I’ve heard this phrase for most of my adult life. I say ‘adult life’ because before that, it wasn’t said as a reminder, it was assumed I was going. My parents made sure of that. As if I hadn’t heard this enough over the last 32 years, it increased to be every single week once my wife and I bought a house in St Louis Park, about 6 whole minutes drive from the church. My parents have been lifelong participating members of the church community. I had always joked with my mom that I spent so much time there from 0-18, that I had enough services saved up, I could afford to miss a few as an adult. She didn’t find this as funny as I did.
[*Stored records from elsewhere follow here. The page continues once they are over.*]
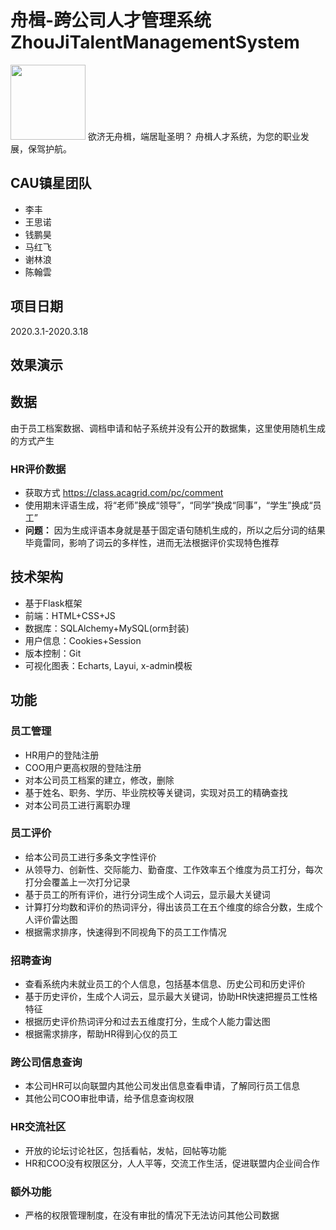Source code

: #  舟楫-跨公司人才管理系统 ZhouJiTalentManagementSystem
<img src="https://github.com/Mr-strlen/ZhouJiTalentManagementSystem/blob/main/logo.png" width="120">
欲济无舟楫，端居耻圣明？  
舟楫人才系统，为您的职业发展，保驾护航。

## CAU镇星团队
- 李丰
- 王思诺
- 钱鹏昊
- 马红飞
- 谢林浪
- 陈翰雲

## 项目日期
2020.3.1-2020.3.18

## 效果演示

## 数据
由于员工档案数据、调档申请和帖子系统并没有公开的数据集，这里使用随机生成的方式产生
### HR评价数据
- 获取方式 https://class.acagrid.com/pc/comment
- 使用期末评语生成，将“老师”换成“领导”，“同学”换成“同事”，“学生”换成“员工”
- **问题：** 因为生成评语本身就是基于固定语句随机生成的，所以之后分词的结果毕竟雷同，影响了词云的多样性，进而无法根据评价实现特色推荐

## 技术架构

- 基于Flask框架
- 前端：HTML+CSS+JS 
- 数据库：SQLAlchemy+MySQL(orm封装)
- 用户信息：Cookies+Session
- 版本控制：Git
- 可视化图表：Echarts, Layui, x-admin模板

## 功能

### 员工管理

- HR用户的登陆注册
- COO用户更高权限的登陆注册
- 对本公司员工档案的建立，修改，删除
- 基于姓名、职务、学历、毕业院校等关键词，实现对员工的精确查找
- 对本公司员工进行离职办理


### 员工评价

- 给本公司员工进行多条文字性评价
- 从领导力、创新性、交际能力、勤奋度、工作效率五个维度为员工打分，每次打分会覆盖上一次打分记录
- 基于员工的所有评价，进行分词生成个人词云，显示最大关键词
- 计算打分均数和评价的热词评分，得出该员工在五个维度的综合分数，生成个人评价雷达图
- 根据需求排序，快速得到不同视角下的员工工作情况

### 招聘查询

- 查看系统内未就业员工的个人信息，包括基本信息、历史公司和历史评价
- 基于历史评价，生成个人词云，显示最大关键词，协助HR快速把握员工性格特征
- 根据历史评价热词评分和过去五维度打分，生成个人能力雷达图
- 根据需求排序，帮助HR得到心仪的员工

### 跨公司信息查询

- 本公司HR可以向联盟内其他公司发出信息查看申请，了解同行员工信息
- 其他公司COO审批申请，给予信息查询权限

### HR交流社区

- 开放的论坛讨论社区，包括看帖，发帖，回帖等功能
- HR和COO没有权限区分，人人平等，交流工作生活，促进联盟内企业间合作

### 额外功能
- 严格的权限管理制度，在没有审批的情况下无法访问其他公司数据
My father has been in the choir as long as I can remember and was at one time the president of the congregation, and serves on various boards. My mom seemingly spends every free moment of her time at the church, volunteering in some way. When my mom brought my older brother to the 3-year-old Sunday School class at the church, he had a really hard time when she tried to leave the room. The teacher at the time suggested that she stay, and she could help teach the class that day. My brother is now 36, and my mom has been Teacher Carole, teaching the same 3-year-old class ever since. She has had students in her 3-year-old class that have grown up and had their children in her class as well. My hope is that our little man can participate in his grandma’s 3 year old class in a few short years.
I make mention of all of this because I feel it is important. My parents both make a point to tell me every Saturday that church starts at 9AM on Sunday. I feel like it is for a slightly different reason now. I know that their wish is that we go every Sunday, like them, believe and feel all of the messages, like them and make it a point to serve our community, like them. Church is very important to my parents, and so are my wife, my son and myself. I feel like the reason for the weekly reminder has changed. When we go, it is obvious to me that my parents have a sense of pride when they introduce us. This is especially evident when they are showing everyone their new grandson. And I feel this when members of the congregation comment to me about my son Mac. I feel like this is one of the many things that I have an increased understanding of now that I, myself, am a father.
Maybe I had missed the meaning of these reminders all along…
Mac and Daddy surprised Oma and Papa Paul at church this morning!